§ **ASSIGNMENT**
Copy out exactly, from the entries that follow, the line holding "right knee: (174, 351)", the line holding "left elbow: (305, 327)", and all lines between them, but no pictures.

§ **SOURCE MATERIAL**

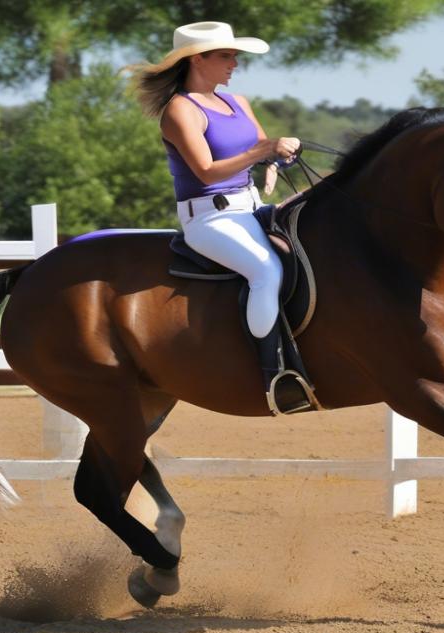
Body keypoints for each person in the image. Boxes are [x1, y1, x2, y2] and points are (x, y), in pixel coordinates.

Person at [131, 21, 310, 414]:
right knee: (266, 271)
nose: (235, 64)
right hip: (210, 221)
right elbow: (207, 171)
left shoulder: (237, 102)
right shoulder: (179, 110)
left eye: (234, 56)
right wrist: (263, 149)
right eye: (227, 56)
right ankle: (273, 375)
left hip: (250, 209)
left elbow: (263, 149)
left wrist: (279, 158)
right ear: (199, 59)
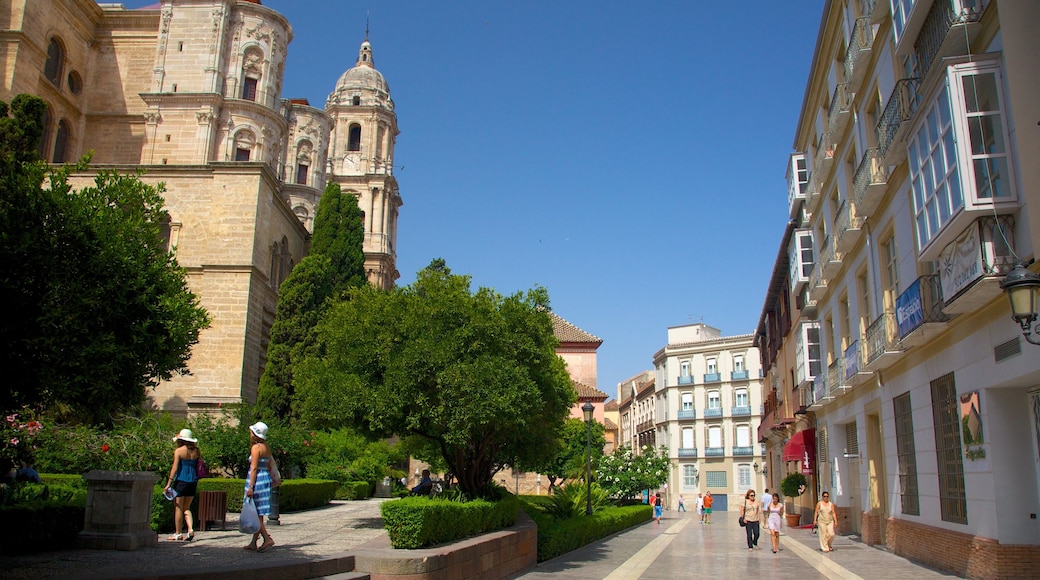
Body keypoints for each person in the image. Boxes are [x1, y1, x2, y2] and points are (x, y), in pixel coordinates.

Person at [243, 421, 275, 552]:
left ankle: (267, 538)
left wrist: (250, 486)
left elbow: (254, 467)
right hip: (265, 478)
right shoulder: (266, 447)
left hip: (257, 480)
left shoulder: (256, 448)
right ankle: (253, 542)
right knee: (259, 512)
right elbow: (268, 465)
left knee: (254, 511)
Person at [164, 429, 200, 541]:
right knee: (187, 508)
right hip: (193, 481)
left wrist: (168, 483)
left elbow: (174, 468)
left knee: (178, 507)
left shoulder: (179, 451)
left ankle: (178, 533)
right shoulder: (196, 451)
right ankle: (190, 529)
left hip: (181, 481)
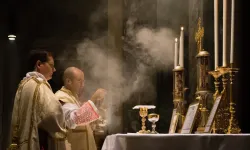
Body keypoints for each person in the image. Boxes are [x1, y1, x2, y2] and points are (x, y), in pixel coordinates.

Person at [9, 50, 67, 150]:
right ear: (39, 64)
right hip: (39, 142)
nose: (54, 70)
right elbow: (52, 114)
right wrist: (60, 109)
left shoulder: (23, 84)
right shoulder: (40, 85)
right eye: (51, 65)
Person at [55, 67, 107, 150]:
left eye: (84, 81)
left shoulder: (72, 97)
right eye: (80, 81)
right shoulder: (61, 97)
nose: (83, 85)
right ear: (69, 81)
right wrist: (93, 101)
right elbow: (75, 119)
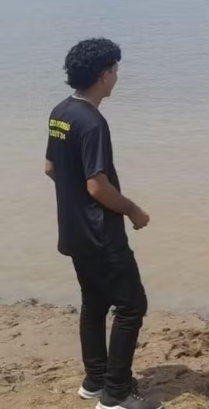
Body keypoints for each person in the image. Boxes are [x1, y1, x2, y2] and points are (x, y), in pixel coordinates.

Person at [44, 39, 161, 409]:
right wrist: (133, 211)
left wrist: (76, 201)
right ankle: (116, 394)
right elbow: (97, 186)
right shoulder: (93, 122)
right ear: (103, 75)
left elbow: (50, 168)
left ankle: (95, 380)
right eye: (115, 69)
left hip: (74, 231)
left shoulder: (61, 112)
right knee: (131, 306)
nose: (117, 76)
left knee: (94, 302)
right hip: (100, 234)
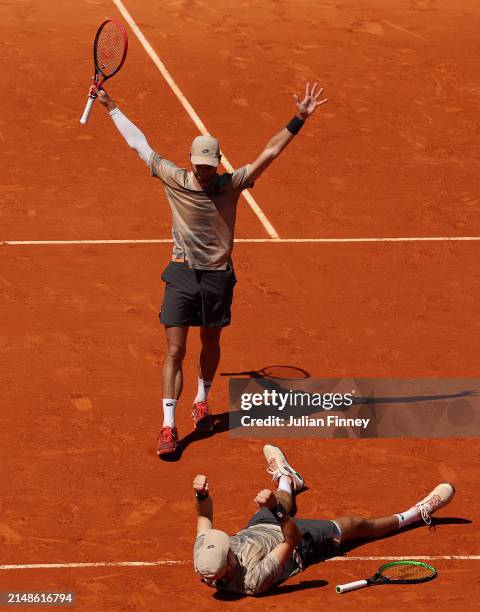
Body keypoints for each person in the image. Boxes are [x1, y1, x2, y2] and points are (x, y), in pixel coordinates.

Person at [96, 83, 328, 456]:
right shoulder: (174, 178)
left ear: (219, 162)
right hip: (182, 275)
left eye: (209, 166)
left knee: (211, 341)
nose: (204, 173)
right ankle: (169, 426)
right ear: (189, 159)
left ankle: (202, 398)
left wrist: (298, 119)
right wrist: (110, 106)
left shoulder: (231, 184)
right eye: (199, 166)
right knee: (174, 351)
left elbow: (269, 153)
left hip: (218, 277)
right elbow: (139, 145)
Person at [192, 444, 455, 596]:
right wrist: (276, 510)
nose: (227, 544)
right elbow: (291, 537)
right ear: (227, 567)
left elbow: (204, 516)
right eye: (228, 552)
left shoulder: (205, 558)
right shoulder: (253, 581)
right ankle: (416, 513)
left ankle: (288, 478)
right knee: (355, 525)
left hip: (258, 528)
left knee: (281, 499)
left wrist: (200, 494)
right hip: (299, 543)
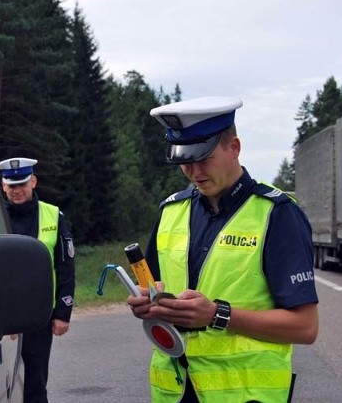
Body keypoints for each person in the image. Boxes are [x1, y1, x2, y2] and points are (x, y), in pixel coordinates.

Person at [127, 97, 319, 403]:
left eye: (203, 158)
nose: (193, 171)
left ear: (234, 148)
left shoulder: (277, 214)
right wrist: (147, 302)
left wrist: (218, 315)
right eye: (184, 161)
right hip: (173, 392)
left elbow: (305, 327)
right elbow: (153, 287)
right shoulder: (170, 211)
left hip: (246, 395)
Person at [0, 157, 75, 403]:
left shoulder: (53, 215)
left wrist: (63, 312)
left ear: (33, 182)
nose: (17, 190)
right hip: (1, 317)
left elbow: (65, 266)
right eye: (11, 185)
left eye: (22, 184)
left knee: (35, 383)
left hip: (39, 314)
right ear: (3, 186)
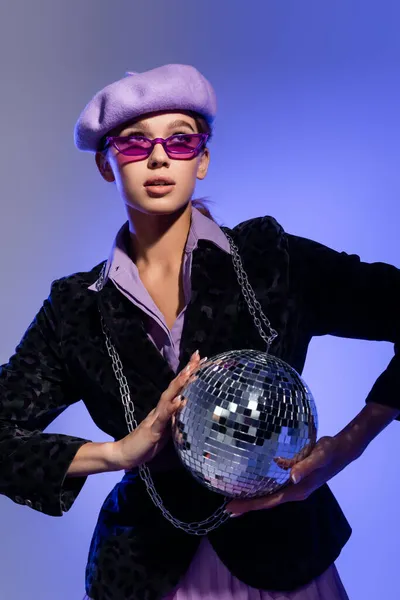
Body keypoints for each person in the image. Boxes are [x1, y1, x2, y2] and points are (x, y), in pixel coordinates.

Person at [0, 64, 399, 600]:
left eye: (180, 141)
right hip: (147, 572)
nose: (159, 157)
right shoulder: (75, 309)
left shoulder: (269, 261)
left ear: (203, 159)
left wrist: (347, 446)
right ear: (106, 163)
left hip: (287, 562)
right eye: (135, 143)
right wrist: (118, 452)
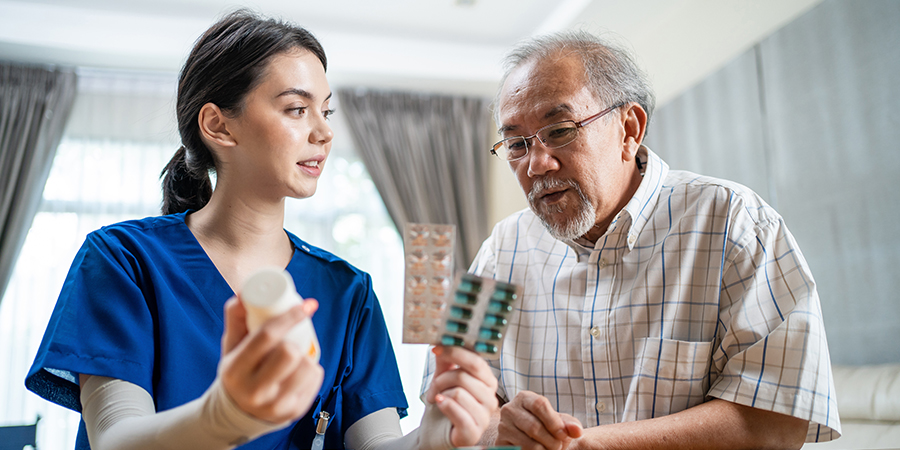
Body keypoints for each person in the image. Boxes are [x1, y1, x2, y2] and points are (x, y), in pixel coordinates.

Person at [26, 10, 497, 450]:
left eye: (326, 111)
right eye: (296, 109)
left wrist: (431, 436)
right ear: (219, 126)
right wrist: (223, 416)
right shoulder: (123, 258)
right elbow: (115, 437)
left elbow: (375, 444)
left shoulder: (348, 292)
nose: (324, 132)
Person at [423, 31, 840, 450]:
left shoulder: (734, 222)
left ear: (629, 128)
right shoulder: (501, 250)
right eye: (516, 143)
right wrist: (500, 429)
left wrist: (584, 445)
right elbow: (448, 400)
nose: (536, 163)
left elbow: (777, 422)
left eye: (560, 130)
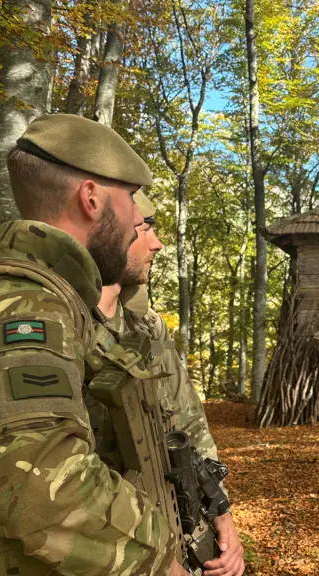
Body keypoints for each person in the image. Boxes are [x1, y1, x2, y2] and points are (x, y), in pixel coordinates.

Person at [0, 114, 189, 575]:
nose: (136, 224)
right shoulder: (26, 307)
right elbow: (50, 493)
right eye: (130, 200)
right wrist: (162, 551)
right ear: (91, 198)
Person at [95, 195, 245, 576]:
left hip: (179, 531)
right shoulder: (63, 327)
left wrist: (223, 514)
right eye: (144, 228)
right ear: (106, 232)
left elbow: (190, 425)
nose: (157, 243)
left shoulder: (148, 327)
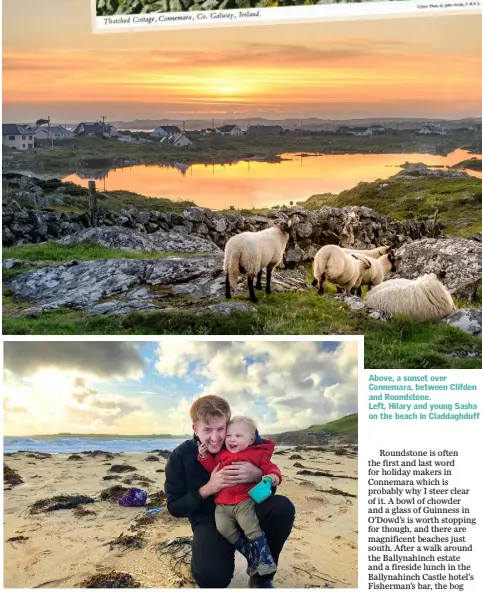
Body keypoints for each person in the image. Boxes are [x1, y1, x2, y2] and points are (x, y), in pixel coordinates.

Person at [165, 395, 295, 588]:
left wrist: (257, 475)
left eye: (221, 429)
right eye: (207, 430)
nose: (216, 438)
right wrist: (208, 488)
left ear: (229, 424)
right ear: (195, 428)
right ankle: (238, 551)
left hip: (247, 505)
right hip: (209, 519)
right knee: (211, 579)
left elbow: (270, 483)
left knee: (282, 508)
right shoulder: (180, 456)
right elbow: (174, 507)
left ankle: (263, 574)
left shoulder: (248, 442)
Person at [197, 416, 281, 577]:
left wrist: (273, 477)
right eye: (228, 435)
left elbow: (271, 468)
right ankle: (250, 555)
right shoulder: (222, 455)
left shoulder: (257, 455)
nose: (232, 439)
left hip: (244, 501)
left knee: (250, 526)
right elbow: (211, 467)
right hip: (222, 504)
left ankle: (265, 559)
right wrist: (203, 456)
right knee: (223, 528)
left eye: (238, 436)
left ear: (251, 439)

§ **WRITTEN RESPONSE**
right knee: (174, 351)
left elbow: (269, 153)
left hip: (218, 277)
right elbow: (139, 145)
Person at [192, 444, 455, 596]:
right wrist: (276, 510)
nose: (227, 544)
right elbow: (291, 537)
right ear: (227, 567)
left elbow: (204, 516)
right eye: (228, 552)
left shoulder: (205, 558)
right shoulder: (253, 581)
right ankle: (416, 513)
left ankle: (288, 478)
right knee: (355, 525)
left hip: (258, 528)
left knee: (281, 499)
left wrist: (200, 494)
right hip: (299, 543)
Body keypoints for each person in the image. Boxes are [x1, y1, x2, y2] and points are (x, y), in pixel coordinates.

Person at [127, 97, 319, 403]:
left eye: (203, 158)
nose: (193, 171)
left ear: (234, 148)
left shoulder: (277, 214)
right wrist: (147, 302)
left wrist: (218, 315)
right eye: (184, 161)
right hip: (173, 392)
left elbow: (305, 327)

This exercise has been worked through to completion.